Vallee et al. (2), showed that a dosage of 5 µg/mL of norepinephrine can be used as a vasopressor with no adverse effects. Our result was consistent with the results of Vallee et al.
Ali Elnabtity et al. (11), compared Intra venous boluses of norepinephrine and ephedrine to treat hypotensive effect of spinal anesthesia during cesarean delivery. They showed that norepinephrine maintained the maternal blood pressure and uterine artery blood flow better than ephedrine. Norepinephrine also caused less hypotension and hypertension episodes and less frequency of bradycardia and tachycardia; it also requireda less number of boluses. Although our doses were not exactly like this study, the results of this study were similar. In agreement with these results, in the present study, norepinephrine reduced the frequency of episode hypotension and increased the mean arterial pressure and mean number of boluses.

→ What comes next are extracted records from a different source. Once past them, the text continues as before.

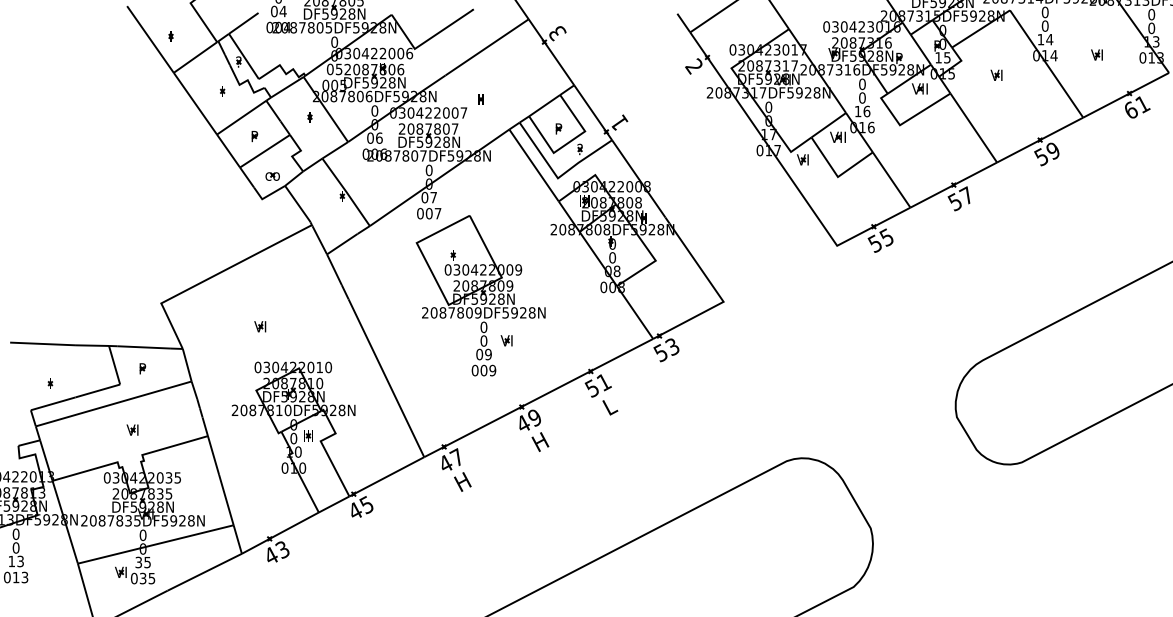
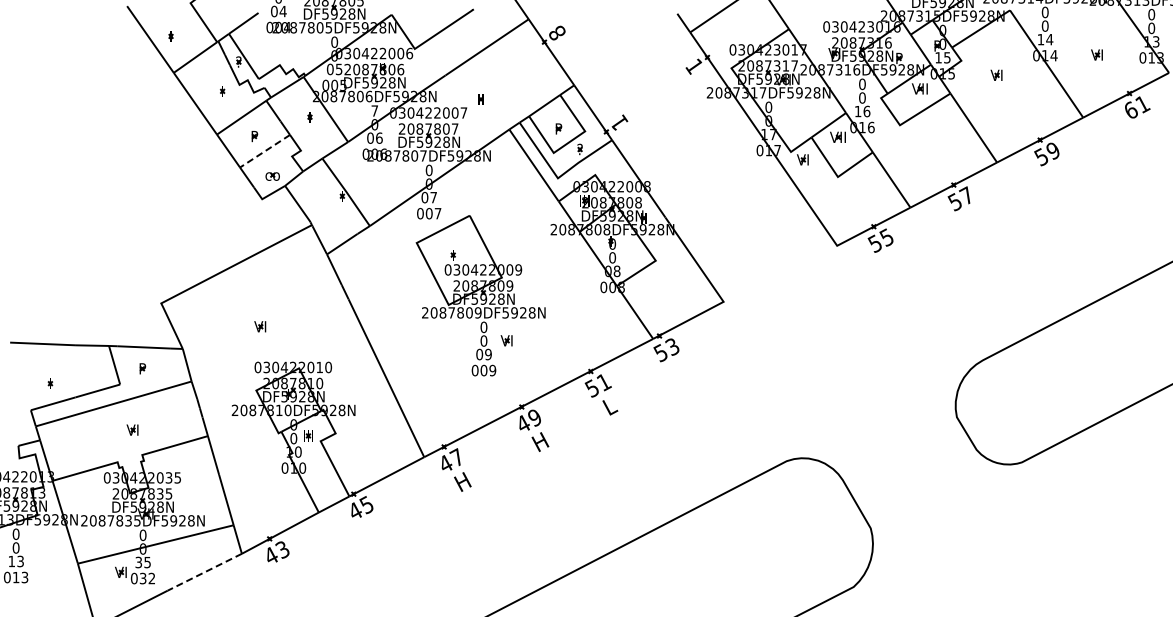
text at (557, 33): 3 -> 8
text at (693, 66): 2 -> 1
text at (374, 110): 0 -> 7
line at (265, 151): solid -> dashed
line at (204, 572): solid -> dashed
text at (151, 578): 035 -> 032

El Shafei et al. (26), showed that norepinephrine is effective in maintaining systolic blood pressure with reduction in heart rate, which is useful in coronary artery disease patients. In a recent investigation, we found similar results in relation to patients with spinal surgery.
Moran et al. (27), in treatment anesthesia induced hypotension, suggested that 5 - 10 mg boluses of ephedrine is comparable to 40 - 80 µg of phenylephrine. In comparison with this study, the treatment of hypertension in these observations was accompanied by fewer doses of vasopressors.
4.1. Conclusion
Use of solutions of norepinephrine (10 µg/mL) could reverse hypotension induced by general anesthesia, without complications. Considering the maintenance of MAP, norepinephrine is more effective than ephedrine, which is useful for hypertensive patients undergoing spinal surgery under general anesthesia.